Volume 4 Number 3 April 2003
The annual Conference on Retroviruses and Opportunistic Infections (CROI) remains one of the most important scientific meetings for presentation of new research and this year’s meeting in Boston from 10-14 February was no exception.
As such, we have focused most of this issue of HTB on reporting from that meeting including reports on new agents, antiretroviral strategy, gender studies, generics, treatment in resource-poor settings, metabolic side effects and lipodystrophy.
Two of the bigger general news stories this month, appropriately included in ‘other news’, were the results from the VaxGen vaccine trial, and the approval (in the USA) and pricing (in Europe) for Roche/Trimeris fusion inhibitor T-20.
The VaxGen results are undoubtedly disappointing but did not come as a surprise to most researchers. The impressive logistical difficulties of running a large preventative vaccine trial, including ethical barriers, were nevertheless overcome. This was somewhat overshadowed by the company’s emphasis on benefits shown in the small numbers of African-American and Asian people in the study. The tiny numbers involved, and indeed the calculation of statistical significance that has since been challenged, were effectively highlighted by community reports. We are left to wait until the results of the Thailand study expected in a few months time, to see whether this leads to any benefit in practice.
T-20 is the first ‘new-class’ drug to be approved since 1996 and the significant scientific and medical advances implicit in its development have been largely overtaken by the issue of cost – at $20,000 per year this is at least three times higher than the most expensive current drugs.

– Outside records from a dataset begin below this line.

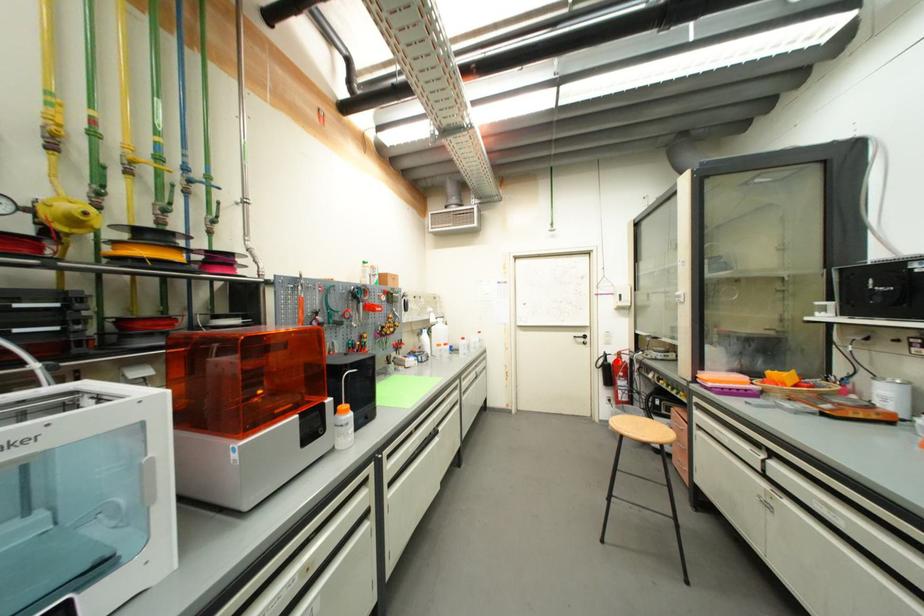
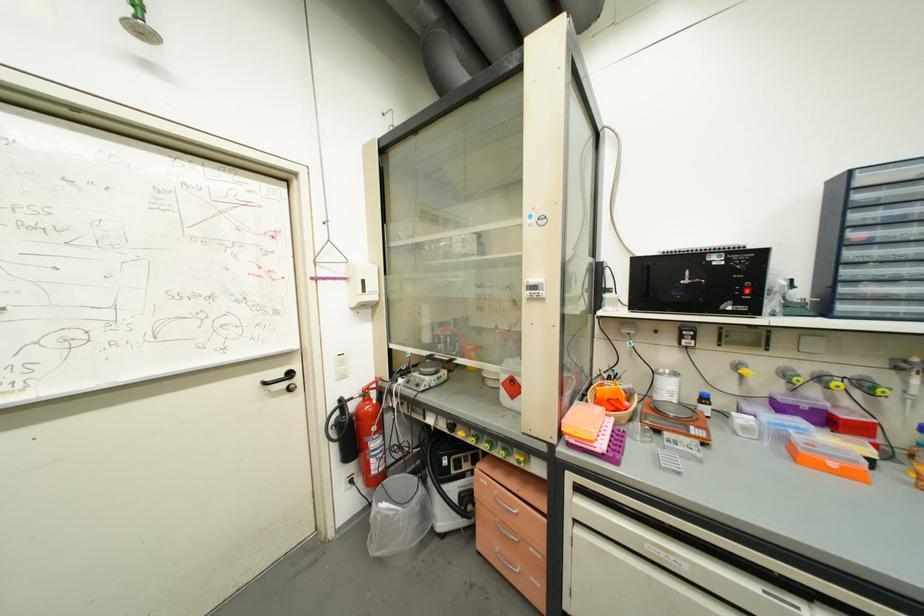
Find the pixel in the second image that matches the highlighted location in the first image.

(358, 408)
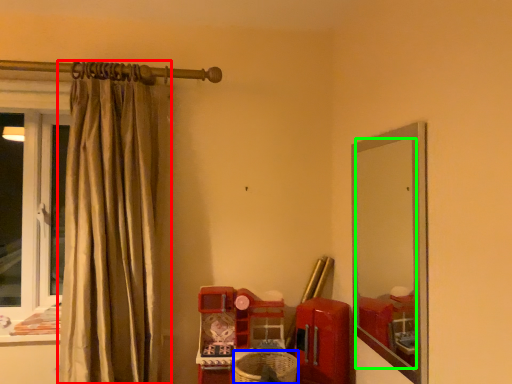
Question: Considering the real-world distances, which object is farthest from curtain (highlighted by a red box)? basket (highlighted by a blue box) or mirror (highlighted by a green box)?

Choices:
 (A) basket
 (B) mirror

Answer: (B)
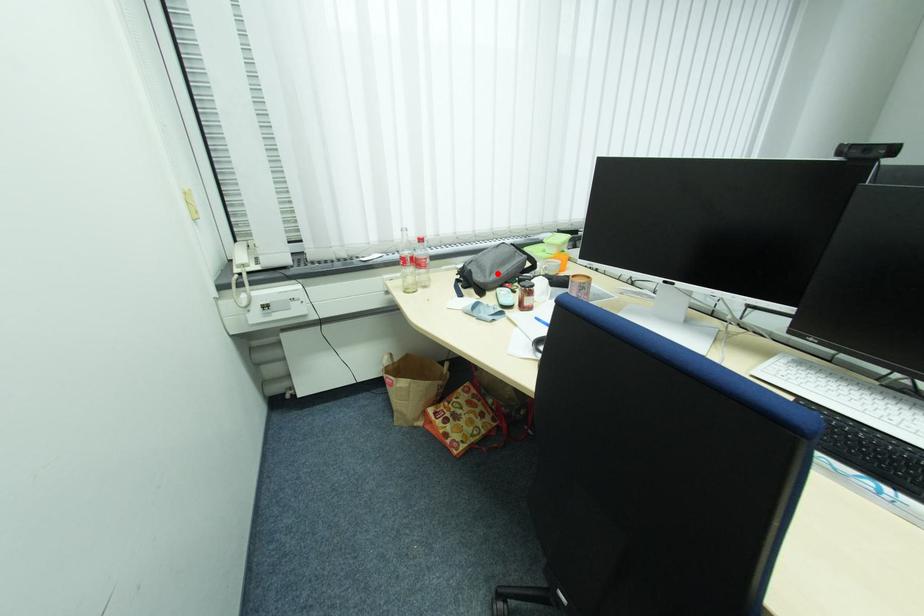
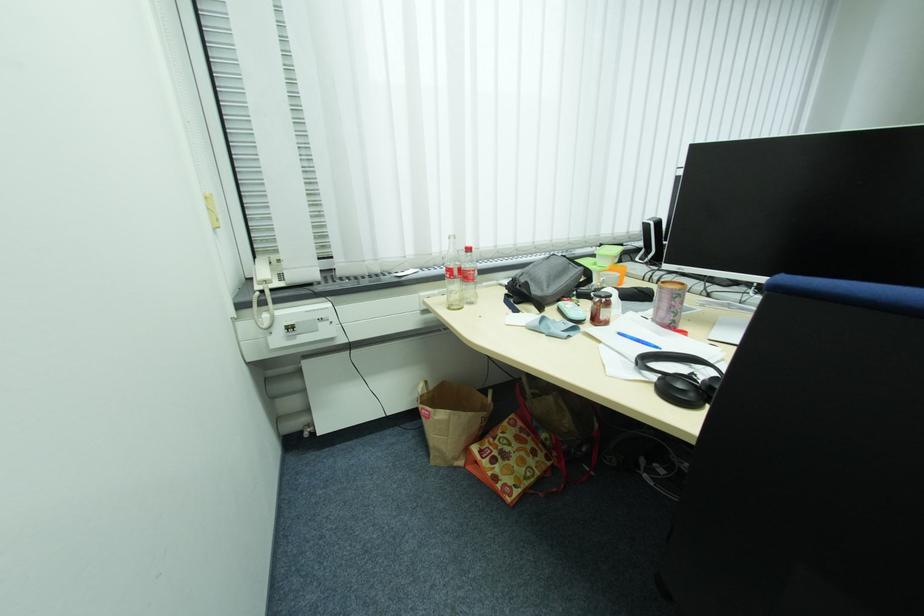
Where in the second image is the point corresponding to the highlighted location from the first image?

(554, 286)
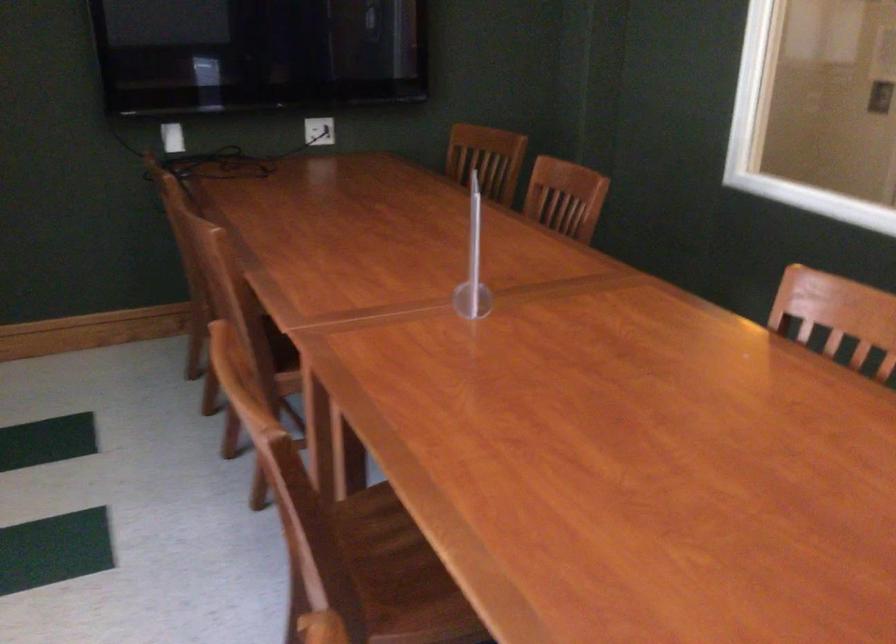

Development costs were undeniably high, and if Roche hadn’t partnered early with Trimeris and run with the many uncertainties of a subcutaneously administered drug, we wouldn’t have seen the compound introduced into clinical care for many years.
T-20 will work against all virus resistant to current treatments, but like all drugs, for long-term benefit requires support from other active agents in a combination. Strictly speaking, this implies use earlier in treatment failure and at least in third-line therapy.
The UK has been relatively sheltered from individual drug costs for HIV, and also thankfully sheltered from National Institute of Clinical Excellence (NICE), but there is no guarantee that this will continue. Restructuring healthcare through Prmary Care Trusts is likely to mean that everything now comes from the same pot and there has still been no government recognition that increasing numbers of new infections and reduced mortality in itself requires an increasing annual drug budget.
Although still easily justifiable by health economic analysis, there is a concern that cost may be used as a factor to delay use of T-20. In practice, instead of becoming a possible drug for many patients to successfully control viremia and reduce further resistance, it may become used only sparingly and in salvage situations.
The implications for other markets, notably the USA where many ADAP and Medicaid programmes already have closed waiting lists are unclear but indications of the concern from patients dependent on these programmes are provided in linked articles for this story.